*** DATA ***

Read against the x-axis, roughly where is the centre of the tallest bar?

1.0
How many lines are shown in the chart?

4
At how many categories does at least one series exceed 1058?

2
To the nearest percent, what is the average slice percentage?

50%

*** End of DATA ***
*** DATA ***

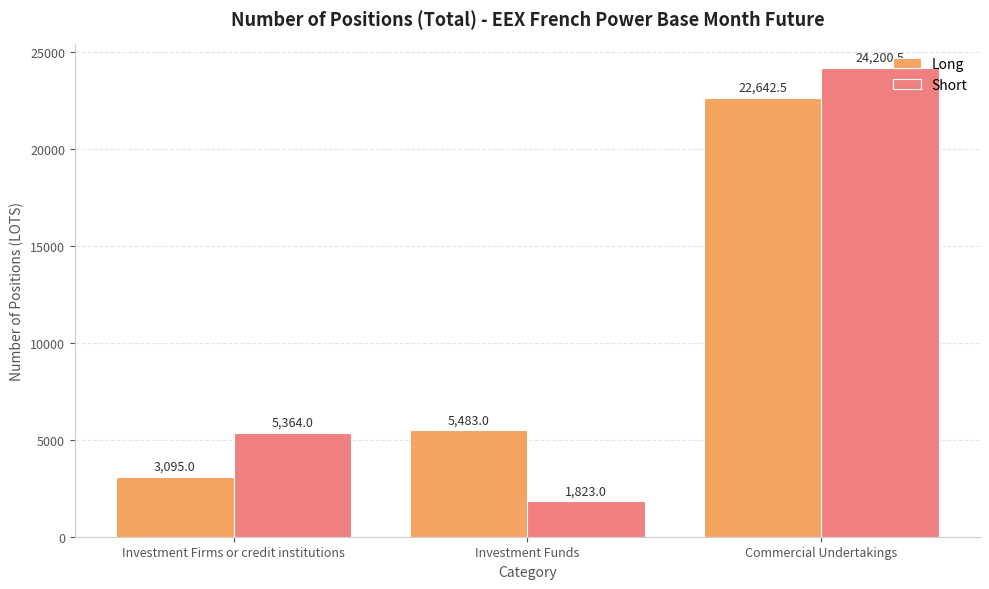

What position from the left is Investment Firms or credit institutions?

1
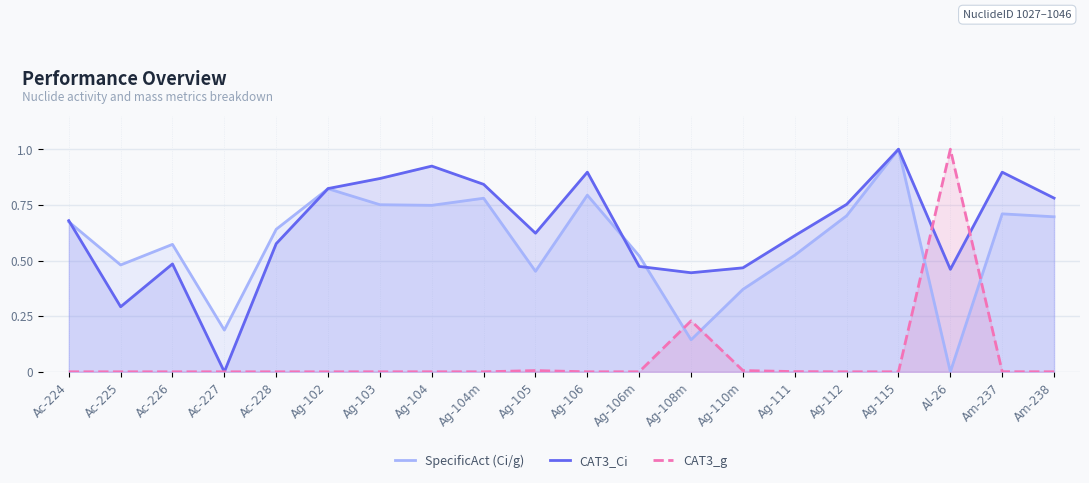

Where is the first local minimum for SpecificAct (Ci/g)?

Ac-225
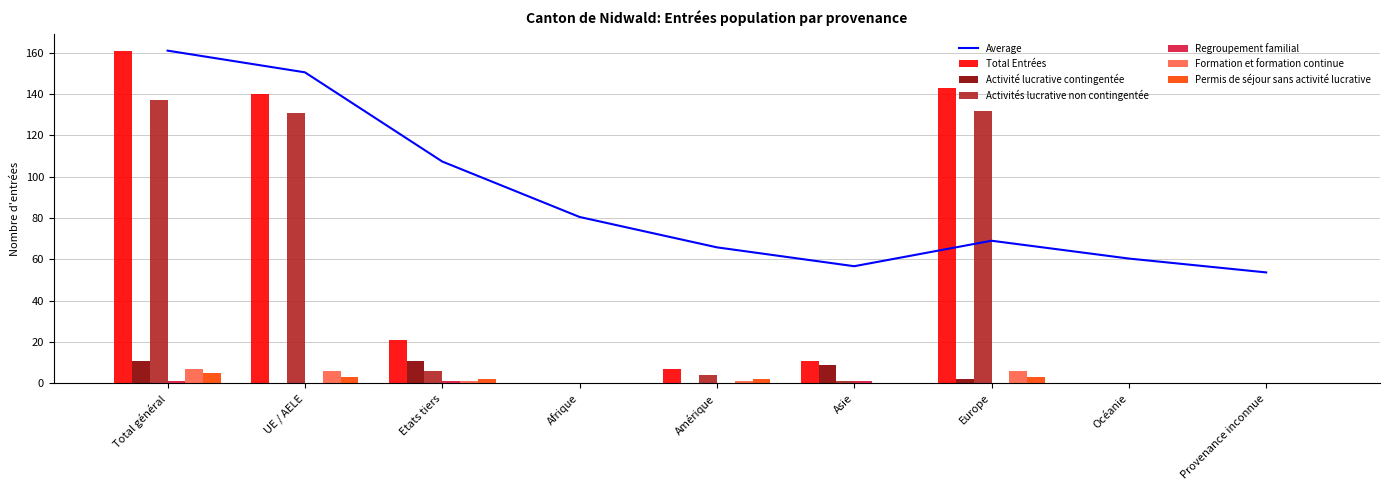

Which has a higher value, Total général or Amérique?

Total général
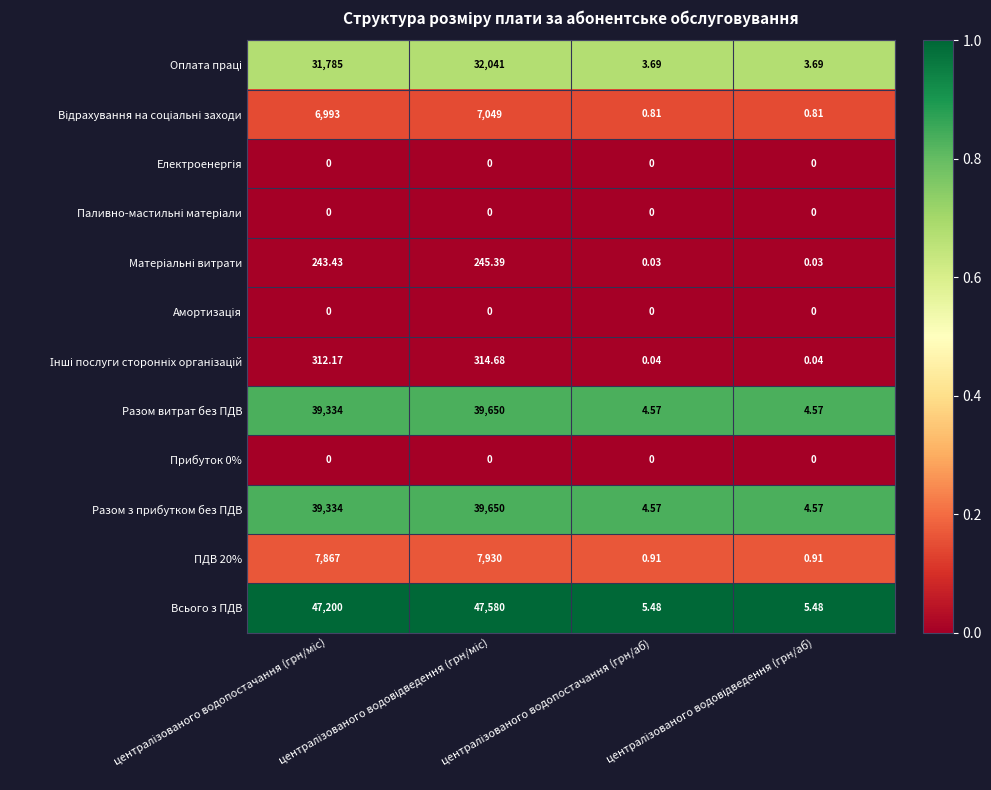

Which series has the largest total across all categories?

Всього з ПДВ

*** End of DATA ***

▸ **ASSIGNMENT**:
Pick out every line in the rows above that contains the word "many", and copy each one.

▸ **THE ANSWER**:
How many lines are shown in the chart?
At how many categories does at least one series exceed 1058?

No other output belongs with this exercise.